Unless a clear need can be demonstrated, the county should reject attempts move the line.

But even if McGhee’s proposal gets defeated, that won’t be the end of efforts to convert environmentally sensitive land for urban use. Developers have a separate request pending to move the UDB to develop a commercial complex off Florida’s Turnpike, north of McGhee’s district.

Although his intentions are good, McGhee’s proposal fails to pass the needs test.

He wants the land in his District 9 to become the “South Dade Industrial and Employment Zone.” The area is south of Florida’s Turnpike and runs along along Southwest 112th Avenue. It is part of what the county categorizes as an “Urban Expansion Area,” meaning it could be included in the UDB if the need arises.

McGhee promises an “industrial revolution in South Miami-Dade County” and several local residents spoke at the meeting about the desperate need for more jobs in the region. But there are no developers committed to a specific project that would validate his promise of 20,000 to 30,000 jobs.

There’s no doubt South Miami-Dade’s lack of employment is forcing residents on long commutes to central areas in the county. However, choosing between jobs and the environment seems like a false dilemma.

Land is available

There are 565 acres of vacant industrial land in McGhee’s District 9, which covers the southern-most part of the county. McGhee contends the land is not contiguous as the South Dade Industrial and Employment Zone would require and a lot of it isn’t good for development. However, it’s unclear exactly why the private sector hasn’t developed those available parcels and whether there’s a need to create new industrial areas.

McGhee did seek to compromise with environmentalists by excluding more than 600 acres from his original proposal to protect sensitive wetlands and to create a buffer for the Homestead Air Reserve Base. But the land remaining in his plan still is important because it is within the footprint of the Biscayne Bay and Southeastern Everglades Ecosystem Restoration project, according to Laura Reynolds, a representative of the Hold the Line Coalition that fights against the expansion of the UDB.

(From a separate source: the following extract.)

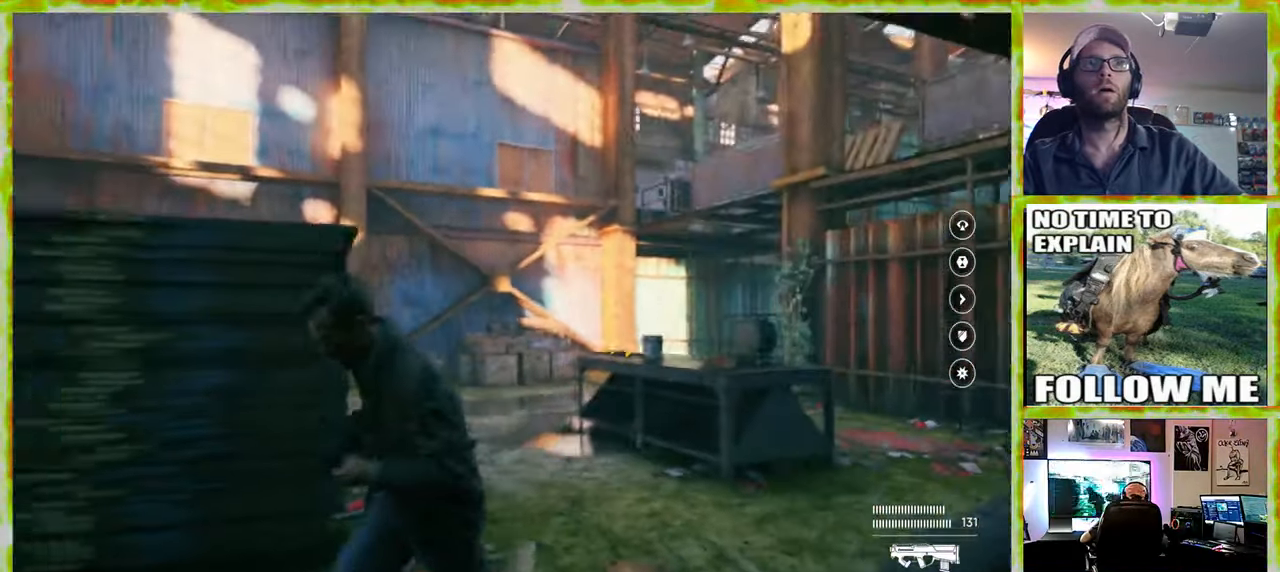
{"keys": ["a", "s"], "mouse": [], "events": []}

“Continuing to keep this area as farmland has great benefits for all of us countywide,” Reynolds told the Herald’s Editorial Board. “It serves critical ecosystem functions that we count on, such as natural filtration and drinking-water recharge, and acts as a natural buffer in storm events.”

Environmentalists have long said that efforts to try to develop land in South Dade are linked to the Homestead Air Reserve Base. A county proposal to use the base for civilian operations and the arrival of FedEx and Amazon warehouses to the area reignited concerns that the Air Force may one day allow cargo operations at the facility. Increased air traffic and pollution would be detrimental to Biscayne Bay and the Everglades.

Once that farmland is converted to industrial use, land owners could profit greatly from higher property values. Theirs is a reasonable expectation. But for the environment, there’s no way back.